Roberto Carnevali, un ragazzo napoletano di quindici anni, era un mio compagno di classe. Nel millenovecentosessantuno frequentavamo il secondo anno dell’Istituto Tecnico Commerciale “Mario Pagano” di Napoli. Lui apparteneva ad una famiglia di origine nobiliare e questo traspariva nella sua personalità. Di statura media, “normodotato” si direbbe in gergo tecnico, aveva folti capelli castani, occhi chiari ed un colorito tendente all’olivastro. Sempre ben pettinato, elegante nel vestire, ricordo che  indossava spesso una giacca blu con bottoni dorati, una camicia bianca o celeste, una cravatta ben intonata e dei pantaloni grigi, Roberto parlava poco, spesso oltrepassava appena il confine delle espressioni a  monosillabi.

Un tipo molto schivo che sembrava quasi volesse nascondersi dietro i suoi occhiali da vista dai vetri fumé. Per i suoi modi molto raffinati, le movenze un po’ femminee ed il tono di voce, poteva dare l’idea di essere un omosessuale.

Alcuni compagni di classe lo prendevano in giro bonariamente, gli affibbiavano soprannomi. Uno di questi era “Roberto Carnevali, conte culobello”. Il più originale però, fu quello che gli attibuì lo studente Vittorio Saracino. Questi, dotato di un’ironia raffinata, affermava che il soggetto, rampollo di una famiglia nobile, era un tipo più unico che raro, e diceva sempre che era “come se non esistesse”. Per tale motivo gli conferì l’appellativo, oggi sarebbe nickname, di “Garofano verde”.  Un omaggio alla “delicatezza floreale" dei modi del compagno di classe, alla sua “unicità” e alla sua presunta omosessualità. Tutto ciò considerando che il garofano verde non si trova in natura.

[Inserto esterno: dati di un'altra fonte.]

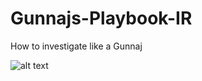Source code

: # Gunnajs-Playbook-IR

How to investigate like a Gunnaj

![alt text](https://github.com/GunzyPunzy/Gunnajs-Playbook-IR/blob/main/andfader-forensics.png)

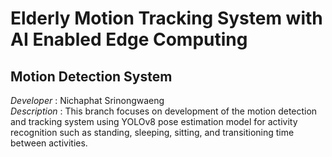 # Elderly Motion Tracking System with AI Enabled Edge Computing
## Motion Detection System
*Developer* : Nichaphat Srinongwaeng <br>
*Description* : This branch focuses on development of the motion detection and tracking system using YOLOv8 pose estimation model for activity recognition such as standing, sleeping, sitting, and transitioning time between activities.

Il Carnevali non si scomponeva, accettava di buon grado le facezie ed i lazzi degli altri e, spesso, era il primo a riderne, anzi a “sorriderne”. Per questo lo ricordo come un ottimo ragazzo di spirito, che aveva il pregio di mantenere “il suo aplomb” e stare bene in mezzo agli altri.

Ho perso le tracce di “Garofano verde”, come di tante altre persone, ma provo sempre piacere quando ne rievoco la figura nei flash back dei miei ricordi.